As we head into the 2021 season, there are those starting to float theories as to why Richmond cannot register a historic three-peat and clock up their fourth flag in five seasons. The list is getting older – yes, that is no lie. No team stays up for that long – right, that could be true as well. Until they do. Teams will work the Tigers out, right? How’s that theory gone so far.
Nick Vlastuin is 26 years old. Those proclaiming the end is nigh for this group of Tigers obviously has not done their research. There are plenty of players in their prime right now, and Vlastuin joins names like Lynch, Caddy, Broad, McIntosh, Nankervis, Short and Castagna in the 24-28-year-old “win now” group. Beneath them, players like Rioli, Baker, Graham, Bolton, Balta and the troubled Sydney Stack round out a list that is not going to fall away in the next couple of seasons.

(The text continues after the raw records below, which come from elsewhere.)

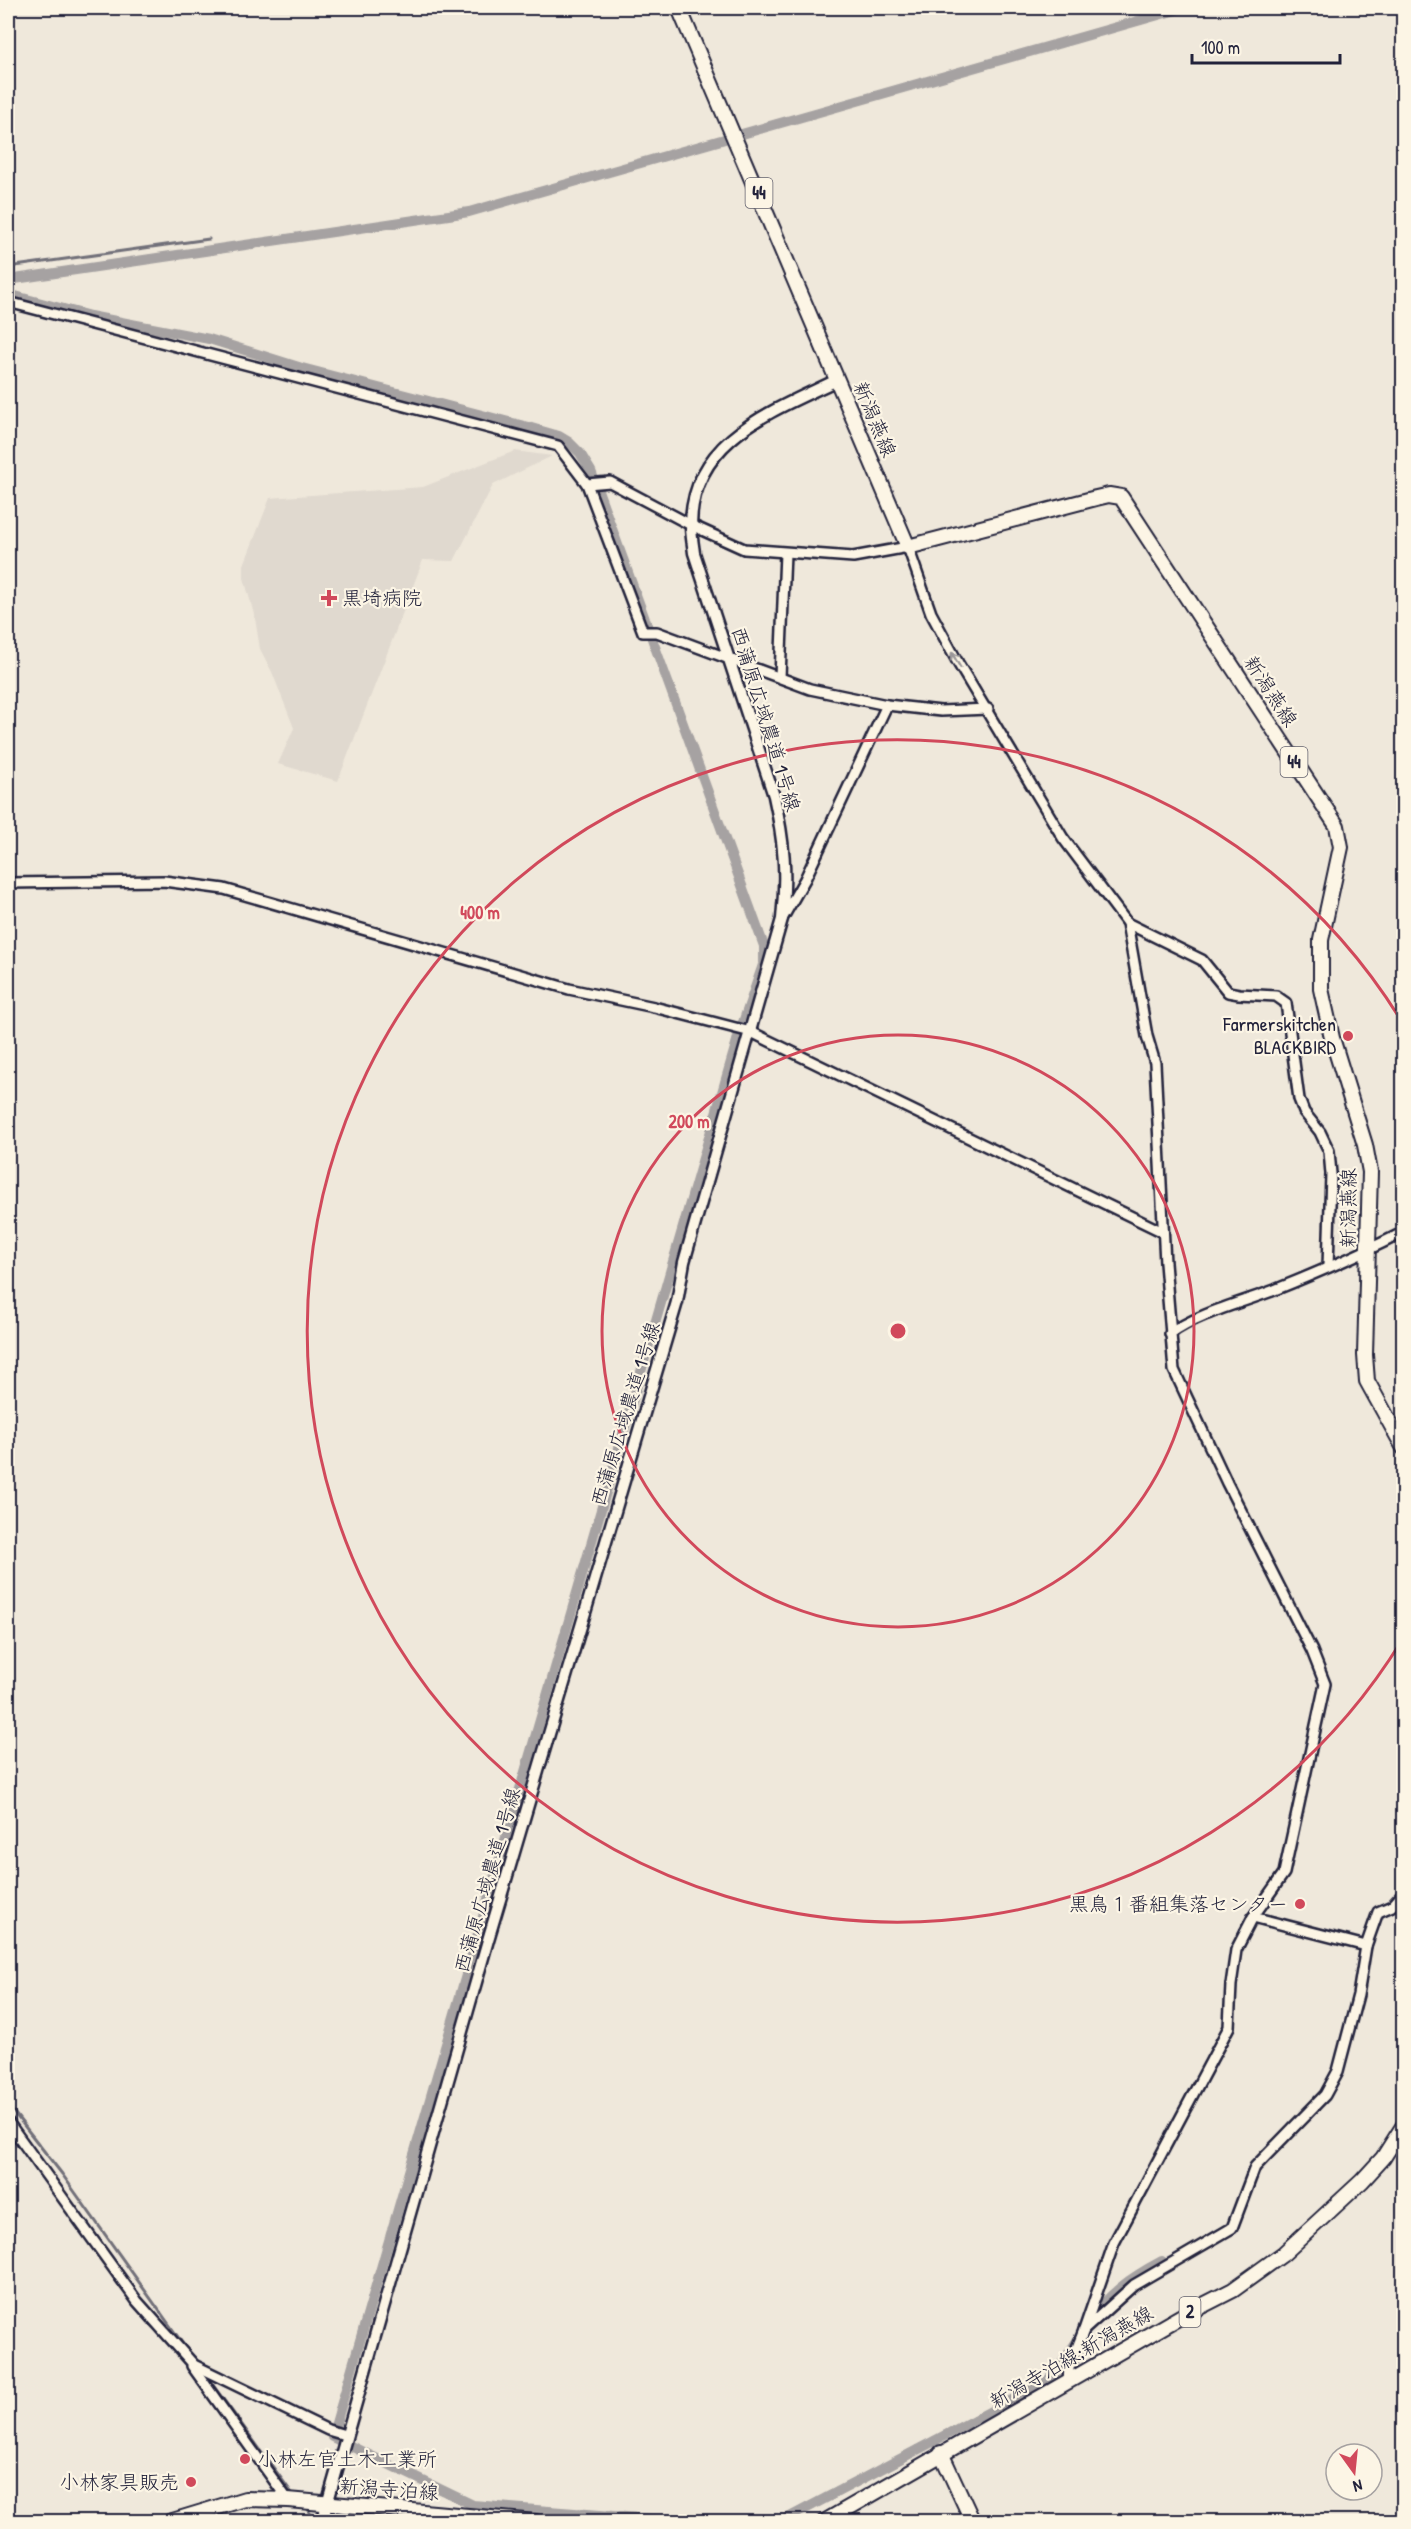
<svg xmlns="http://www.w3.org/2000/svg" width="1411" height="2529" viewBox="0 0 1411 2529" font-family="'Patrick Hand','Klee One',sans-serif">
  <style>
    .built { fill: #e0d9cf }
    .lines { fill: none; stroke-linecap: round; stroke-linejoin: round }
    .stream { stroke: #716f79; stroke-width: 3 }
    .canal { stroke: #a6a2a2; stroke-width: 10 }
    .minor-casing { stroke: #22223b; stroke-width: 14 }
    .tertiary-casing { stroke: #22223b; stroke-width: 15 }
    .primary-casing { stroke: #22223b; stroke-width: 18 }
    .minor { stroke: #fcf5e5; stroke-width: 9 }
    .tertiary { stroke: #fcf5e5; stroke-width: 10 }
    .primary { stroke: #fcf5e5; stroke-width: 14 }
    .oneway { stroke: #9a9698 }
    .ring { fill: none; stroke: #d1495b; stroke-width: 3 }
    .poi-dot { fill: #d1495b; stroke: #fcf5e5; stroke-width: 2 }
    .labels { text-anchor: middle; stroke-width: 4.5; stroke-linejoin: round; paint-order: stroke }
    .shield { fill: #fcf5e5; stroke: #63616e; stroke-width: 1.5 }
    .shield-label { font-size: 18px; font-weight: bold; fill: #22223b }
    .street-label { font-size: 20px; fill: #22223b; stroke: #fcf5e5 }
    .poi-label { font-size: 20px; fill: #22223b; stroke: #fcf5e5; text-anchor: end }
    .centre { fill: #d1495b; stroke: #fcf5e5; stroke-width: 3 }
    .ring-label { font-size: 18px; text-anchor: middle; font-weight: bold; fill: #d1495b; stroke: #fcf5e5; stroke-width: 4.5; stroke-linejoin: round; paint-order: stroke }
  </style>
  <rect width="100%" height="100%" fill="#efe8db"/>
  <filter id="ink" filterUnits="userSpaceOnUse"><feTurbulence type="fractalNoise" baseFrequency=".0167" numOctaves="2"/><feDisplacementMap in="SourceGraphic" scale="12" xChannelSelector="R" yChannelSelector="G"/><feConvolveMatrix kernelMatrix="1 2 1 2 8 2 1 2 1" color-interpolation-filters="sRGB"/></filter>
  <g filter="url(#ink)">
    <polygon class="built" points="515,451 552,456 493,485 454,561 423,560 338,781 278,764 294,728 272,672 260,649 255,618 244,578 244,565 270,498 423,487"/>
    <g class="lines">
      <g class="stream">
        <polyline points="8,267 209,239"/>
        <polyline points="8,2105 62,2174 193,2358"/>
        <polyline points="204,2373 294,2496"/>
        <polyline points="305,2507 317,2522"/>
        <polyline points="1391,2522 1404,2501"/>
      </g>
      <g class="canal">
        <polyline points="8,280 469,212 1183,8"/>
        <polyline points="8,294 90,316 209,339 302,368 528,427 559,436 569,442 580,453 591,471 764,946 764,962 739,1034 332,2437 473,2505 690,2522"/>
        <path d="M1087,2325c20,-31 43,-47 75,-64"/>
        <polyline points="776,2522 788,2518 1046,2382 1056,2372 1079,2338"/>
      </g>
      <defs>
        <g id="minor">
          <polyline points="8,302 558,446 587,484 643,632 657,632 810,689 887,705 941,711 988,709"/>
          <polyline points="587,484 610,482 691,525 744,549 853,557 908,547 931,613 958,663 1063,838 1127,923 1147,1036 1155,1063 1165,1263 1174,1370 1227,1483 1312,1651 1325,1684 1284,1873 1253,1917 1236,1950 1231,1985 1229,2027 1114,2243 1084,2330 1069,2368 1068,2381"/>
          <polyline points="780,677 785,553"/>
          <polyline points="8,883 164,881 224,889 569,989 654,1007 751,1032 1163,1232"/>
          <polyline points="782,919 805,879 887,705"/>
          <polyline points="1127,923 1202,960 1228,992 1239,994 1276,996 1286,1003 1299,1099 1304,1112 1320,1132 1329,1151 1331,1174 1328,1267"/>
          <path d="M1170,1334c24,-19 73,-32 102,-43 45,-18 89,-37 132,-59"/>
          <polyline points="1253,1917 1366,1946"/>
          <polyline points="8,2122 137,2301 194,2365 328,2430 345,2435"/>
          <polyline points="1084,2330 1134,2285 1232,2228 1255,2167 1325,2095 1338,2071 1358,1995 1366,1946 1378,1912 1392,1906 1404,1893"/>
          <polyline points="192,2366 288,2500"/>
        </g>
        <path id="tertiary" d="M322,2522l166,-582 189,-638 7,-40 98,-343c5,-47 2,-78 -8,-123l-80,-243c-1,-9 -3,-18 -3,-27 0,-87 82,-115 146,-146"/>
        <g id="primary">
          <polyline points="679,8 908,547 1096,498 1109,495 1121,497 1337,826 1341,847 1321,940 1321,989 1332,1038 1365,1145 1370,1172 1365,1355 1367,1381 1404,1448"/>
          <polyline points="941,2453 973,2522"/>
          <polyline points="169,2522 245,2499 288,2500 536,2522"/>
          <polyline points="824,2522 1180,2317 1233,2290 1283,2254 1362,2181 1383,2158 1404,2125"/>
        </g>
      </defs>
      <use href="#minor" class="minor-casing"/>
      <use href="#tertiary" class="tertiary-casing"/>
      <use href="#primary" class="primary-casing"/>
      <use href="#minor" class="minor"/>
      <use href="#tertiary" class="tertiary"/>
      <use href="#primary" class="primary"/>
    </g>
    <defs><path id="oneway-shaft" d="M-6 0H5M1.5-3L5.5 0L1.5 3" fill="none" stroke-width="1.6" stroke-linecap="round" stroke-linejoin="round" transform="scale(1.5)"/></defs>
    <use class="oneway" href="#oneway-shaft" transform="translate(956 660) rotate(-120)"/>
  </g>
  <g class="ring">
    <circle cx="898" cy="1331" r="296"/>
    <path d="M1402 1640A591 591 0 1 1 1402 1022"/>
  </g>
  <g class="poi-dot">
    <path d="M326 589h6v6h6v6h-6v6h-6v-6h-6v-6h6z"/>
    <circle cx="1348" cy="1036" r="6"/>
    <circle cx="1300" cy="1904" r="6"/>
    <circle cx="245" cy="2459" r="6"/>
    <circle cx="191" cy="2482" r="6"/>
  </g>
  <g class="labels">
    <g class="shield">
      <rect x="745.5" y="178" width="27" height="30" rx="4.5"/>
      <rect x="1280.5" y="747" width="27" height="30" rx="4.5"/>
      <rect x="1179.5" y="2297" width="21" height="30" rx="4.5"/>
    </g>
    <g class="shield-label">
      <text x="759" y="199">44</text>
      <text x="1294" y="768">44</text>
      <text x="1190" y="2318">2</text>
    </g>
    <g class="street-label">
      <text transform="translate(875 419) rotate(67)" y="7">新潟燕線</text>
      <text transform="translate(1271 691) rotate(57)" y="7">新潟燕線</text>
      <text transform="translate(766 719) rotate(73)" y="7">西蒲原広域農道 1号線</text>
      <text transform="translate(1348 1208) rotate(-90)" y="7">新潟燕線</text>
      <text transform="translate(625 1414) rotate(-73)" y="7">西蒲原広域農道 1号線</text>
      <text transform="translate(487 1880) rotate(-74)" y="7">西蒲原広域農道 1号線</text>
      <text transform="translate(1071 2357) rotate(-30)" y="7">新潟寺泊線;新潟燕線</text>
      <text transform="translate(389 2489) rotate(4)" y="7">新潟寺泊線</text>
    </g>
    <g class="poi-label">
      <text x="342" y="605" text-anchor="start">黒埼病院</text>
      <text x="1336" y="1031">Farmerskitchen<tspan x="1336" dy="23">BLACKBIRD</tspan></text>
      <text x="1288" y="1911">黒鳥１番組集落センター</text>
      <text x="257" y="2466" text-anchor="start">小林左官土木工業所</text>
      <text x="179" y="2489">小林家具販売</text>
    </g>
  </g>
  <circle cx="898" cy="1331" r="9" class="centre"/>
  <g class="ring-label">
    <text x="480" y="919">400 m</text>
    <text x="689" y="1128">200 m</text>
  </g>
  <rect width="1411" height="2529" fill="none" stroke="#fcf5e5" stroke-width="30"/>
  <rect x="15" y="15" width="1381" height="2499" fill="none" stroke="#22223b" stroke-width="2" filter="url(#ink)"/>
  <g transform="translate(1354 2472) rotate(165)"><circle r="28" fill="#fcf5e5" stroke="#a5a1a1" stroke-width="1.5"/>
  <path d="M0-4.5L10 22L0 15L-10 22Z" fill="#d1495b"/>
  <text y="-9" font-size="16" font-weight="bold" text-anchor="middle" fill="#22223b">N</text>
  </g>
  <path d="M1192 54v9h148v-9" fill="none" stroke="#22223b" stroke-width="3"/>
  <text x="1201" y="54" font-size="18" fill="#22223b" stroke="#fcf5e5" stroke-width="4.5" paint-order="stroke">100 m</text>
</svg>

Yes, the output from Edwards, Cotchin and Houli may decrease a little, but the slack can well and truly be picked up.
Vlastuin may be without an All-Australian selection at this point in his career, but there is little question that he is amongst the best defenders in the game. I ask you – would you prefer Vlastuin in your defence, or Brad Sheppard? Vlastuin or Darcy Byrne-Jones? Vlastuin or Nick Haynes?
With all due respect to the players named – all AA-calibre players and all with an AA-blazer hanging somewhere in their home, you’d be hard-pressed to select any of them over Richmond’s red menace.
It must be difficult at times to find inspiration to be better. With three premierships in the last four seasons, you could forgive a triple premiership player for taking his foot off the gas a little, but I doubt we’ll see that happen with Vlastuin. It is not in his nature to rest on his laurels. It is not in his nature to take his foot off the pedal when there is more team success in the offing. But it is also not in his nature to need to be the star of this Richmond unit, and that should not tarnish his legacy.
Vlastuin may indeed end a Tiger without an All-Australian blazer. He may end up going through his entire career without a Jack Dyer Medal hanging from his neck. In hindsight, his achievements may pale in comparison to the exploits of Dustin Martin’s Norm Smith Medals, Cotchin’s captaincy or Riewoldt’s Coleman Medals, but the value of Vlastuin to Richmond will come in moments and our memories of them. It will be immortalized in him standing under the footy as the Adelaide captain closed in on him. It will live in moments where he put his body on the line and crashed to the deck on the end of a Patrick Dangerfield forearm.
And it will live in his next selfless act that makes the Tigers just that little bit better.
It probably won’t win him an AA berth or a Jack Dyer Medal, but it may aid the Tigers in picking up a fourth premiership, and in doing so would cement Nick Vlastuin as one of Richmond’s all-time greats. The individual awards can go to someone else.